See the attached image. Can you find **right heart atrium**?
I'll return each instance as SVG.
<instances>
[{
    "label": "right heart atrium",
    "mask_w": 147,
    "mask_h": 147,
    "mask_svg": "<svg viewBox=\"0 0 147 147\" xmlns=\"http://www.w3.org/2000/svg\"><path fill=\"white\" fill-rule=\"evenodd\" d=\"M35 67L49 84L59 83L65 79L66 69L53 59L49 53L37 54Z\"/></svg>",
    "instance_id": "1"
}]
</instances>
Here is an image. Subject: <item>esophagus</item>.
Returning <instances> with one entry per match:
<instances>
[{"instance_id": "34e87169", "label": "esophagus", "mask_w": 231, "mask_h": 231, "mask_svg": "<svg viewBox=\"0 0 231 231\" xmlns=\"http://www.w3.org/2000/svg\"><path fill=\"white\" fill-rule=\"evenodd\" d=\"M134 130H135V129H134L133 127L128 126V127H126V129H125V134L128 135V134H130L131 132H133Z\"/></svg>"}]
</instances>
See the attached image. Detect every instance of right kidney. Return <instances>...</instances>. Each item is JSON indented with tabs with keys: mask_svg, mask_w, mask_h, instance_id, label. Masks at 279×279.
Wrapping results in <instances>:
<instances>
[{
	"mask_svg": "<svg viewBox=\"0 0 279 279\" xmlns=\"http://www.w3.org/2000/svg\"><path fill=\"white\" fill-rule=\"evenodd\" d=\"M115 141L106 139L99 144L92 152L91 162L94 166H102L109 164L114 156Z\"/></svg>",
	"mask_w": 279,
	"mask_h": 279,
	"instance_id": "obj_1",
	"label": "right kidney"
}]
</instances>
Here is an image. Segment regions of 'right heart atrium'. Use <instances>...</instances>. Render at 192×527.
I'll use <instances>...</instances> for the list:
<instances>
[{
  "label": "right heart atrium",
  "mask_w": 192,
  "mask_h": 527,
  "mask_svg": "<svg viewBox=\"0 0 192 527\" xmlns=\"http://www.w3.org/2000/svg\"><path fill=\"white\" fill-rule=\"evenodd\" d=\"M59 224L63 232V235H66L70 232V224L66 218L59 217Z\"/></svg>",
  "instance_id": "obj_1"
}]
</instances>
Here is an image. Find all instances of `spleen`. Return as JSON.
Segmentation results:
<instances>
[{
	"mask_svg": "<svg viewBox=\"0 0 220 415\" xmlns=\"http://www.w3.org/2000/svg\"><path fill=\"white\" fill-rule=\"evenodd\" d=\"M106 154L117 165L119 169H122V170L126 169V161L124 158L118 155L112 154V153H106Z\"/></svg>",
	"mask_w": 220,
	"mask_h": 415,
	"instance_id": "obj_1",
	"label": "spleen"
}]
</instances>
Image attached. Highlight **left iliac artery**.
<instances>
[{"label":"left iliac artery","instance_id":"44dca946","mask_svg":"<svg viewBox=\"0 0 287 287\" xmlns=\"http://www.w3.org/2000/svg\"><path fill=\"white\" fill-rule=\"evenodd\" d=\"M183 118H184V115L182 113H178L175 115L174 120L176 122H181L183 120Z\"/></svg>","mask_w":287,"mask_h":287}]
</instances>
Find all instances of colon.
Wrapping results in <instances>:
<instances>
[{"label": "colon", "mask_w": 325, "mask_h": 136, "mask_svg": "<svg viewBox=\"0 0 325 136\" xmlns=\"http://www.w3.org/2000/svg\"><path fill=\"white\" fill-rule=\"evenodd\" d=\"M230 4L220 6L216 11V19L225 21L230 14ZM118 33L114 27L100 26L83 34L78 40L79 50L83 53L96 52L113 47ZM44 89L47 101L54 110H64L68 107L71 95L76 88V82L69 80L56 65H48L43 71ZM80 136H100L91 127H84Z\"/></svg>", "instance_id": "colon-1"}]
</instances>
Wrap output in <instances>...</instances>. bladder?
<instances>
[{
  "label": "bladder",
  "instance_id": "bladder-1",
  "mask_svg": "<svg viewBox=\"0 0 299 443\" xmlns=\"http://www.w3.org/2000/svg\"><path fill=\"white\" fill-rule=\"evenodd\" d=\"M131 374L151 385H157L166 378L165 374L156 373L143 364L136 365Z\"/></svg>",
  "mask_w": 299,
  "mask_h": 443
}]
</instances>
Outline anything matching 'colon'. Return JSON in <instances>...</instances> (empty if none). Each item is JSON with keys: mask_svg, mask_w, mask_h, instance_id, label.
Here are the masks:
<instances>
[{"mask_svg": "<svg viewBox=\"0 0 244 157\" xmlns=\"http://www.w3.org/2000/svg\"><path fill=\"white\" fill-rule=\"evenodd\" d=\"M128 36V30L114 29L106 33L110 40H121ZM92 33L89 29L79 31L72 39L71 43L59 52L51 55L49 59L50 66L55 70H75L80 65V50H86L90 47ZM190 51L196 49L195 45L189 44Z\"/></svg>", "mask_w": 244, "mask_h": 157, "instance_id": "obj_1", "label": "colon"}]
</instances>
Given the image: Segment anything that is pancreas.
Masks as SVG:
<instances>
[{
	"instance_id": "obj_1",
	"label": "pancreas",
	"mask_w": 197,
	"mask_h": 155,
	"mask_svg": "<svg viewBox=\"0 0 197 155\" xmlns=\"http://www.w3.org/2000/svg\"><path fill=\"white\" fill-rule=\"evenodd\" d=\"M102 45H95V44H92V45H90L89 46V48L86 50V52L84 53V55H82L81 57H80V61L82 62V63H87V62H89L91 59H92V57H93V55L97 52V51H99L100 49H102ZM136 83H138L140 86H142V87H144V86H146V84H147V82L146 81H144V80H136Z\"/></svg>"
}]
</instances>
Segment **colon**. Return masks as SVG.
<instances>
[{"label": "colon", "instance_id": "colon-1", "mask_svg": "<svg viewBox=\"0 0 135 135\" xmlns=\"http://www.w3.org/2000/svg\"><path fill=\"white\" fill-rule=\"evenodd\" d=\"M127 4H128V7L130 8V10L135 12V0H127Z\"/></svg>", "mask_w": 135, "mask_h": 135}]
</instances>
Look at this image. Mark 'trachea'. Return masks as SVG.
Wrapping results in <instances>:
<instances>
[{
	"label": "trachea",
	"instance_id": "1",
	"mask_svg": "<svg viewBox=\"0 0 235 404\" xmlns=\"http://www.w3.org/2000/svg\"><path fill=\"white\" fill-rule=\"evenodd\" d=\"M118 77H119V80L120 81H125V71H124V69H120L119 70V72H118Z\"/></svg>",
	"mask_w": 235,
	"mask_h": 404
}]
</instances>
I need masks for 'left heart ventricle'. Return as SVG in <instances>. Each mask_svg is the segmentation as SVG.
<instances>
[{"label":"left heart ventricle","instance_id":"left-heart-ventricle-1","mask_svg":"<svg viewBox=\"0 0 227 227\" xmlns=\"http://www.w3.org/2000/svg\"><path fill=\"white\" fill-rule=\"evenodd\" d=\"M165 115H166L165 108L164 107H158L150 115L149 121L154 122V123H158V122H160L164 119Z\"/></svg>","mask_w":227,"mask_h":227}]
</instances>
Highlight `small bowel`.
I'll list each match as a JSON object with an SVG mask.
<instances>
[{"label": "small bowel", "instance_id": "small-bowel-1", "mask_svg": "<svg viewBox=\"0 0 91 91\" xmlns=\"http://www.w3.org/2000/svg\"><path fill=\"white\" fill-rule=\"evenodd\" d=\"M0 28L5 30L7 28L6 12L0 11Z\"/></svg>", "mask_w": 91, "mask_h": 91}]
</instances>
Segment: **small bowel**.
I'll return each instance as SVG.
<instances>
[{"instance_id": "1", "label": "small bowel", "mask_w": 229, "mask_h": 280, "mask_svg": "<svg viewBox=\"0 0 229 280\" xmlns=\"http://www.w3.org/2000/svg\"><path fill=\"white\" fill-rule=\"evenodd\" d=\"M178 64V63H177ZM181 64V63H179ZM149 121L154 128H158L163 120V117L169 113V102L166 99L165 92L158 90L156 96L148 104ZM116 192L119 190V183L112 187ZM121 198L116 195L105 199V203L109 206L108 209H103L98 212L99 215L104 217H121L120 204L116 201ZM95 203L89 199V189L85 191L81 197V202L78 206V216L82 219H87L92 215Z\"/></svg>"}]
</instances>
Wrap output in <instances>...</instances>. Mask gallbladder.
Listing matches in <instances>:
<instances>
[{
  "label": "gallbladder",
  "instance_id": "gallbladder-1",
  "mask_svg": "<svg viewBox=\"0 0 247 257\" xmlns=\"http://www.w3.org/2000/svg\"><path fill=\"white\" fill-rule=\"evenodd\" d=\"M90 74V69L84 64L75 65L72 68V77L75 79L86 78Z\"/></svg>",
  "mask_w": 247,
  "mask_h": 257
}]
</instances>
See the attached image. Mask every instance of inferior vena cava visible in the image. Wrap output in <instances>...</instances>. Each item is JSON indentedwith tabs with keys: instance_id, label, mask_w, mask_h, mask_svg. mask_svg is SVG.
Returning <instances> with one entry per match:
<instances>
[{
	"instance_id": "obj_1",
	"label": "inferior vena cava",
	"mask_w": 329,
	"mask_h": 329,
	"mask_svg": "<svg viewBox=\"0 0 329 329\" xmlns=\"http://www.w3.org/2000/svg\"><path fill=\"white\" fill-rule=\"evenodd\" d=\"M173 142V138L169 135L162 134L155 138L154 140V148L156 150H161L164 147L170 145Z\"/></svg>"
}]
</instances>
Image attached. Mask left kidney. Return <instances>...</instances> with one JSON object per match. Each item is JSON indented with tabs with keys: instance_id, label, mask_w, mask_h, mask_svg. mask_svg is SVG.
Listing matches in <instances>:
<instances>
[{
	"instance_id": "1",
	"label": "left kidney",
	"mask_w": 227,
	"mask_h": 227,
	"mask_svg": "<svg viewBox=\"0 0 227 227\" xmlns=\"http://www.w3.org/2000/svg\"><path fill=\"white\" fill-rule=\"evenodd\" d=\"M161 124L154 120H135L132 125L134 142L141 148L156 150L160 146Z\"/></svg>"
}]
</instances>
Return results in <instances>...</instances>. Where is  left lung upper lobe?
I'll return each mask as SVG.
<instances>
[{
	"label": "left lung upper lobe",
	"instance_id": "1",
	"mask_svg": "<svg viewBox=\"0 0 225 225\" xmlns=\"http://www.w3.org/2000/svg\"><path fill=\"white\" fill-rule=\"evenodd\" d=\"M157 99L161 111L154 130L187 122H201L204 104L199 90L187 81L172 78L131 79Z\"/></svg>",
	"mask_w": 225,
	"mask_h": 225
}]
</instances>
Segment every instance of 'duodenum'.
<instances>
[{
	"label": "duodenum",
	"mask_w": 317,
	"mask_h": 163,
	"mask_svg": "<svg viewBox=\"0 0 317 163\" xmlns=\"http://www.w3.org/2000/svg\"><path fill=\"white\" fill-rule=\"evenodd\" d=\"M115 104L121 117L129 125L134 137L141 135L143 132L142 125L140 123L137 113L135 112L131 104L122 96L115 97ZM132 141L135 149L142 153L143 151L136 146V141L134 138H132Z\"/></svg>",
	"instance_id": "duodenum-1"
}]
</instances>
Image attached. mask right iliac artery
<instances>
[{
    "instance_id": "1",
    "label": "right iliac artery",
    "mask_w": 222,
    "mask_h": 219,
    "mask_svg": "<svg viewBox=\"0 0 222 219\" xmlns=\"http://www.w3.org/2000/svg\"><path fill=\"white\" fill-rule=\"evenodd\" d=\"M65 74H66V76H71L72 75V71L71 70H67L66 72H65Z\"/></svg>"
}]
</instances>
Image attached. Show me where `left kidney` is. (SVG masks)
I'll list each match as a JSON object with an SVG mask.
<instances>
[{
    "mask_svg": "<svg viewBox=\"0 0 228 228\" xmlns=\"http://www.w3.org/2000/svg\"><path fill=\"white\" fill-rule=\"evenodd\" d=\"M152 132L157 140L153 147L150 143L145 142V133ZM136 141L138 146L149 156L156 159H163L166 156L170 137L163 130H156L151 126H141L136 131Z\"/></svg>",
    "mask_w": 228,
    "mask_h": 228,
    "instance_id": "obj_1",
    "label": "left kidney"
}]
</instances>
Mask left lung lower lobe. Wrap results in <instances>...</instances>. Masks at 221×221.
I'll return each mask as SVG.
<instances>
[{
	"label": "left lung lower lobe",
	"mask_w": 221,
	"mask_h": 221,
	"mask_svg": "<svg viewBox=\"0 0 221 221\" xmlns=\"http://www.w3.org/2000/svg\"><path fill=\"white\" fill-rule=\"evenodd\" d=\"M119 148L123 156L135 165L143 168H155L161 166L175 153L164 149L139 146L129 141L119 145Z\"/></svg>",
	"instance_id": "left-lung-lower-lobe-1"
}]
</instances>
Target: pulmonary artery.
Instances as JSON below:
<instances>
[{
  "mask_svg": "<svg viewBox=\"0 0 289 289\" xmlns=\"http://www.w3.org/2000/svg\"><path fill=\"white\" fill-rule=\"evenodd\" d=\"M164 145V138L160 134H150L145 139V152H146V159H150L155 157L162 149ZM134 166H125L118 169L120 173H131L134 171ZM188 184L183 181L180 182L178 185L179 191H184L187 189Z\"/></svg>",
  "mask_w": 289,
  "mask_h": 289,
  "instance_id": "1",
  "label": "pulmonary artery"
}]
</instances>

Job:
Please gather every line above that contains the word "item" and copy each one in full.

Finished answer:
Here is an image. Subject: <item>esophagus</item>.
See the attached image. Detect every instance of right kidney. Return <instances>...</instances>. Each item is JSON indented with tabs with keys: mask_svg, mask_w, mask_h, instance_id, label. Masks at 279×279.
Outline anything matching 'colon'. Return JSON in <instances>...</instances> (empty if none). Each item is JSON with keys: mask_svg, mask_w, mask_h, instance_id, label.
See the attached image. Mask every instance of inferior vena cava visible in the image. Wrap output in <instances>...</instances>. Each item is JSON indentedwith tabs with keys: instance_id, label, mask_w, mask_h, mask_svg. mask_svg is SVG.
Image attached. Mask left kidney. Return <instances>...</instances> with one JSON object per match. Each item is JSON indented with tabs with keys: instance_id, label, mask_w, mask_h, mask_svg. mask_svg is SVG.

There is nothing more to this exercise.